Satellites in LEO, like EOS-2, are ideal for imaging and communication. Because it is closer to the Earth, imaging satellites will be able to capture better and more detailed pictures.
Satellite voice and data services can also come in handy during emergencies like floods and other natural disasters.
The International Space Station, where remote sensing, medical, gravity and space experiments are conducted on a large scale, is in a LEO, in an orbit near the one EOS-2 will be dropped.
Satellite propelled by girls
AzaadiSAT is a Cubesat, a miniaturised satellite, weighing around 8 kg. It carries 75 different payloads each weighing around 50 grams and conducting femto-experiments.
Girl students from rural regions across the country were provided guidance to build these payloads.
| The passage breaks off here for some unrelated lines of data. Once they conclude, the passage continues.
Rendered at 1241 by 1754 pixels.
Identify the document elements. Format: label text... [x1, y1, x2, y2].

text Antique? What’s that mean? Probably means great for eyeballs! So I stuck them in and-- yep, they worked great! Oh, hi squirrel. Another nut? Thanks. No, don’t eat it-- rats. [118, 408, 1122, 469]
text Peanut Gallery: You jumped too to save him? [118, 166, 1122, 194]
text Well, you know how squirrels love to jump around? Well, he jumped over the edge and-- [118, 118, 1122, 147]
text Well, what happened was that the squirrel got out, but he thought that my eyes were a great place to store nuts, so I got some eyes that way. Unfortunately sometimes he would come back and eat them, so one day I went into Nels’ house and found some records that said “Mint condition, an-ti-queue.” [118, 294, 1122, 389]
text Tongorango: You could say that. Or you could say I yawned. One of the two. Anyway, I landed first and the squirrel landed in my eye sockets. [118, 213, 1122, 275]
The payloads are integrated by the student team of “Space Kidz India”, an aerospace organisation creating young scientists for the country.
Rifath Sharook, the chief technology officer at Space Kidz India, tweeted on July 8 that the AzaadiSAT was a special mission in which the organisation had selected "750 girl students from 75 government schools from all the Indian states and provided training to build 75 experimental payloads".
The payloads include a UHF-VHF Transponder working in ham radio frequency to enable voice and data transmission for amateur radio operators, a solid state PIN diode-based Radiation counter to measure the ionising radiation in its orbit, a long-range transponder and a selfie camera.
The ground system developed by ‘Space Kidz India’ will be utilised for receiving the data from this satellite.